Charles Ricketts designed the poetry collection Silverpoints by John Gray. The book appeared in March 1893, but not quite in the way Ricketts desired. In the bibliography of his Vale Press editions, he wrote that some of the books he designed before the Vale Press was established had been the subject of occasional difficulties with printers. This was the case with Silverpoints.
What exactly was missing?
This is one of the early commissions Ricketts received from Elkin Mathews and John Lane (At the Bodley Head) and he wanted to put his name to it.
His name is represented only by his monogram found on the front and back of the binding: a square with the initials CR in the lower left corner, and by a second signed monogram opposite the last text page. Above the printer's name, the monogram CR appears between three branch and leaf motifs.

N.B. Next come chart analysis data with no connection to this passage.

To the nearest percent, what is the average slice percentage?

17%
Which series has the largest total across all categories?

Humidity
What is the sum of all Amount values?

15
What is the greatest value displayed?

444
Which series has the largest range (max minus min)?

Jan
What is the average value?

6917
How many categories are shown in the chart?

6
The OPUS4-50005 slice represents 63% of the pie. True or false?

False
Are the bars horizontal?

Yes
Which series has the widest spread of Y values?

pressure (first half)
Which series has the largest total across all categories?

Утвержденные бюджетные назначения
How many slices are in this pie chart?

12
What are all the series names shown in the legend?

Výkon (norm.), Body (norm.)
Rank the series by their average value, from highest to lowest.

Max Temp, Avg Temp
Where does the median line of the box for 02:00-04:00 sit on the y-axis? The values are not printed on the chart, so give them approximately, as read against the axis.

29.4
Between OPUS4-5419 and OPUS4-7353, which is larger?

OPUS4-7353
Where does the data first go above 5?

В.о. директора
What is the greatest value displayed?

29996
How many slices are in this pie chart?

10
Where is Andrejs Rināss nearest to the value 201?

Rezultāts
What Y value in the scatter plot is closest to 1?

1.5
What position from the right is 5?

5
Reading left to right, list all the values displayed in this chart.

Colophon of John Gray, Silverpoints (1893) |
In the front of the book, on the reverse side of the title page, is the justification for the edition. Proofs of the title page show that Ricketts had wanted his full name mentioned there. In 1989, the firm of Warrack & Perkins offered a copy of Silverpoints with these proofs in the catalogue The Turn of a Century, 1885-1910:
Tipped in at the front of this copy is a proof of the title-page with a holograph inscription, “Dear Mr. Matthews (sic). This is the way these pages should be arranged - as I have numbered them, according to Mr. Ricketts. So now Mr. Leighton can proceed with the binding. Yours most sincerely, John Gray.” At the foot of the proof, on the right, opposite the imprint, is pasted a small slip, printed in red in the same italic face as the text of the book: “The binding design of water and willow leaves is by CS Ricketts. The build of the book has throughout been founded on the Aldine Italic books.” It is not clear whether Gray was returning a complete set of galleys (he had asked Lane to send him one in October 1892) or simply proofs of the preliminary leaves (as the phrase ‘these pages’ might suggest). If that were the case, then the red-printed slip might represent an addition to the preliminary text that Ricketts wished to be made (the wording is unmistakenly his) but which was never realized.